The UAlbany College Democrats have split into two clubs ahead of the 2020 presidential elections, reflecting the widening of the divide between traditional and progressive democrats on a national level.

The UAlbany Young Democratic Socialists of America broke away from the College Democrats last semester in the hopes of focusing and tailoring their efforts on achieving a more progressive platform for the Democratic party.

President Jamus Socker started the club in the fall of 2019 when he found other members of the UAlbany College Democrats who shared his vision.

Socker said that an average meeting has 14 to 17 students in attendance, some who consider themselves Democrats and others who are disillusioned with the party but are still left-leaning. He added that some students who describe themselves as democratic socialists still remain with the College Democrats club.

The UAlbany YDSA meets in the Science Library basement, where every Saturday afternoon they make calls on behalf of Sen. Bernie Sanders.

They recently took to the podium to petition for Sanders and his delegates in the upcoming Democratic primaries, and they previously phone banked on behalf of Sanders for the Iowa caucus.

Meanwhile, the College Democrats are not endorsing a specific candidate for the 2020 primaries, but instead, encourage their individual members to phone bank for the candidates that they support.

College Democrats Vice President Bariela Capollari says that the club will be holding voter registration events in the coming weeks for the general election.

“We have a bit more of a universal and democratic idea of how politics, the economy, and our culture, in general, should work,” said YDSA President Socker of the difference between a traditional Democrat and a democratic socialist.

“The economy should be run democratically, your workplace should be run democratically, and our political system should be far more democratic than it currently is at all levels including the electoral college. Also, we staunchly believe that programs such as healthcare should be universal.”

Although Socker denies any bad blood between the two clubs, the need for a second one mirrors the Democratic Party’s schism on a national level.

Four years ago Hillary Clinton beat Bernie Sanders in the previous democratic presidential primary, but now in his second bid, he has found himself a frontrunner.

Progressive figures such as Bernie Sanders and Rep. Alexandria Ocasio-Cortez have especially resonated with younger generations.
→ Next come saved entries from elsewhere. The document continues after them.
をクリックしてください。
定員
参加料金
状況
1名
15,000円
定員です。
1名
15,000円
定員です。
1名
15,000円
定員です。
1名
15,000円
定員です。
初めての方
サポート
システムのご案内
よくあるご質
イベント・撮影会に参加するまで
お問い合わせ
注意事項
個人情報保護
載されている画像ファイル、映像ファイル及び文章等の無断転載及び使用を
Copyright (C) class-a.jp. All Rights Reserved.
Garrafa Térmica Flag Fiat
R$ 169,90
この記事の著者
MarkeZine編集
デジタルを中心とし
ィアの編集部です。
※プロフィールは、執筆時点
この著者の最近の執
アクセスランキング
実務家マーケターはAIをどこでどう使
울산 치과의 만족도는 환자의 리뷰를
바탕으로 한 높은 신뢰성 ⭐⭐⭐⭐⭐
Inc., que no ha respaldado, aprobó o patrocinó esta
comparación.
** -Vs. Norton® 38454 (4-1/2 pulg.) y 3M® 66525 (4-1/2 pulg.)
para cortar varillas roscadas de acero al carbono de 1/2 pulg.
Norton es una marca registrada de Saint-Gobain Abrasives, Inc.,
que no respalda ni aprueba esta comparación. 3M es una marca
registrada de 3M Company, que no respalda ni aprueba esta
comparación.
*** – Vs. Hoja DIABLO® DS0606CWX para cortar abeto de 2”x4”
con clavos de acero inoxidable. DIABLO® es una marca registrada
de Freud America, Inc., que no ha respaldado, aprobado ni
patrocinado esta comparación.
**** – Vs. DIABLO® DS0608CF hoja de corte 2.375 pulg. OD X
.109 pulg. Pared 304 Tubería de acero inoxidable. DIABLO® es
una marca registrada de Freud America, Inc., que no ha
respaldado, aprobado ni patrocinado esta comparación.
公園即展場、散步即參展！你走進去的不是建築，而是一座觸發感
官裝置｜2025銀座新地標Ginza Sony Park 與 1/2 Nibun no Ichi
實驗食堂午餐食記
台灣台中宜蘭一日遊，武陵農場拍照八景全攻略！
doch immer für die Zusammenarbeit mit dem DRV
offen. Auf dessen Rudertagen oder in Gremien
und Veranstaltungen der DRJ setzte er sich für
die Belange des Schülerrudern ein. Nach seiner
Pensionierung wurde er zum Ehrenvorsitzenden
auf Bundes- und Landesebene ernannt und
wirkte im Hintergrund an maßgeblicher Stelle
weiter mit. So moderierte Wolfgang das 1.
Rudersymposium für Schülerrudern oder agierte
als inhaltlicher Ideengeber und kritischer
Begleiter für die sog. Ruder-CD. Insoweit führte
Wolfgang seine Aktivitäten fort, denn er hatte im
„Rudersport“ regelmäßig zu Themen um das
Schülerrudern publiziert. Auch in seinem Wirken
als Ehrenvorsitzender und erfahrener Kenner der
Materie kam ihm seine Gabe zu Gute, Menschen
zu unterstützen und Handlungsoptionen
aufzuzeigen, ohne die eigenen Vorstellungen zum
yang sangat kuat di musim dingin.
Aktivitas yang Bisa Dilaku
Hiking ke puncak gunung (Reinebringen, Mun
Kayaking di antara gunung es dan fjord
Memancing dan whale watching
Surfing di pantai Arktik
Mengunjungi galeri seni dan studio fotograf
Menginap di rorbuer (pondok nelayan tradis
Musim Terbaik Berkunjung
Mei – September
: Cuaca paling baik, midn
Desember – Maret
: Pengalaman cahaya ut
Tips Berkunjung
YDSA Treasurer Christian Hollins said he attributes the following to the solutions they propose for the financial and social problems that students face.

“We’re buried in student debt, we can barely get jobs, and those jobs that we get, they don’t really pay that good of wages,” said Hollins. “We’re aware of these problems and we know that there are definitely solutions out there.”

Hollins said that politicians such as Bernie Sanders, Alexandria Ocasio-Cortez, Ilhan Omar and Rashida Tlaib are the ones who point to the answers.

“We have to provide healthcare for everyone, we have to eliminate student debt because it’s a burden on all of us, we have to raise the minimum wage to 15 dollars per hour, and we have to fight climate change,” Hollins said.